A French military cargo plane flew over a zone 50 miles (80 kilometers) north of Grand Comoros Island, while two inflatable dinghies sent by French forces on La Reunion island combed waters closer to the coast.
"The sea is pretty rough at the present time, the wind is blowing hard and the drift is strong ... there are any survivors, the bodies of the victims and the debris are drifting rapidly towards the north," said Christophe Prazuck, spokesman for the French military.
Col. Dominique Fontaine, who is managing the rescue operations, said that no other plane debris has been found so far.
A tug arrived from the French island of Mayotte to recover survivors, corpses and debris, and a French frigate and another military ship headed to the scene.
The tragedy prompted an outcry in Comoros, where residents have long complained of a lack of seat belts on Yemenia flights and planes so overcrowded that passengers had to stand in the aisles.
French aviation inspectors found a "number of faults" in the plane's equipment during a 2007 inspection, French Transport Minister Dominique Bussereau said.

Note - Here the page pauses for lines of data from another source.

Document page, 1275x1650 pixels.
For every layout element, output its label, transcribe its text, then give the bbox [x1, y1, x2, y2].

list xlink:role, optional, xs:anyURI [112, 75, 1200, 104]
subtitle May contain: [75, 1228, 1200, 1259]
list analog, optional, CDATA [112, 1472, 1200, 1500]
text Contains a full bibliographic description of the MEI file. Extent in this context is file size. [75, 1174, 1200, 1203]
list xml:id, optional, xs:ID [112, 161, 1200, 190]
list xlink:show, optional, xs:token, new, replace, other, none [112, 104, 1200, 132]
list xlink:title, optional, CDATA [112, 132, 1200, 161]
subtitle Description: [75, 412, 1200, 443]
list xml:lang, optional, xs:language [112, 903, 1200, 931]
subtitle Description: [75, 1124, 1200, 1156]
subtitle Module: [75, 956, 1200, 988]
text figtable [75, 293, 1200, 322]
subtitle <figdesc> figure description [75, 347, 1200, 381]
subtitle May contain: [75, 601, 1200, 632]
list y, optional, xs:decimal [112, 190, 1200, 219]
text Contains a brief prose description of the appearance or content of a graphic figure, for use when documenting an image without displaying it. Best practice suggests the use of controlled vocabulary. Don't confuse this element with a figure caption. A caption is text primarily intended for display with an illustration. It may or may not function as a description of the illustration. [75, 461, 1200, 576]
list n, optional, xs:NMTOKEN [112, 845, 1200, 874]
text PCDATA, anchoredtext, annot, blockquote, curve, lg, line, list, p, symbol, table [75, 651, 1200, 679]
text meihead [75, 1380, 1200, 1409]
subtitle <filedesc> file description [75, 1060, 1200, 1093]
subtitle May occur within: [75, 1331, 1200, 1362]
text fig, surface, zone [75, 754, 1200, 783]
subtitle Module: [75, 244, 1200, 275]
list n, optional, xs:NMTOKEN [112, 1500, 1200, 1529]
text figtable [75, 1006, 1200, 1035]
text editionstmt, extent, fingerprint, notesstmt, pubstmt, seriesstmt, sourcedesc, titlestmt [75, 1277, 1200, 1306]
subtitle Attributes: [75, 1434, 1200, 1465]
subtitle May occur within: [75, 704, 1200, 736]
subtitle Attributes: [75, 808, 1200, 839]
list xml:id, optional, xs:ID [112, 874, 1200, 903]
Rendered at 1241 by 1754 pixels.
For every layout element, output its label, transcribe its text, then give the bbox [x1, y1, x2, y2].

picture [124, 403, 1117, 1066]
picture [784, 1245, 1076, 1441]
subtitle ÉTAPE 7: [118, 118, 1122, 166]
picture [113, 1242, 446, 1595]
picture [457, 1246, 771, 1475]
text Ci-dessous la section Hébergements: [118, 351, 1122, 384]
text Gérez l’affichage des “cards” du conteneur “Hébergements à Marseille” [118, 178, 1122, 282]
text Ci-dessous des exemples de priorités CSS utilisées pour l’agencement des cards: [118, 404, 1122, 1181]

European Union Transport Commissioner Antonio Tajani said the airline had previously met EU safety checks but would now face a full investigation.
Al-Qadi said Yemenia airlines has decided to give the victims' families euro20,000 ($28,300) for each victim, describing it as "a preliminary decision." The company also will pay for one person from each family to fly to Moroni to witness the search and rescue operation.
Disputing the French claim, he said maintenance was carried out regularly according to high standards.
"The crash has nothing to do with maintenance," he told reporters in San'a, adding that the aircraft received maintenance just two months before under the supervision of an Airbus technical team.
"The company has been working for 42 years ... what happened was out of (anyone's) control," al-Qadi said.
Airbus said the plane went into service 19 years ago, in 1990, and had accumulated 51,900 flight hours. It has been operated by Yemenia since 1999.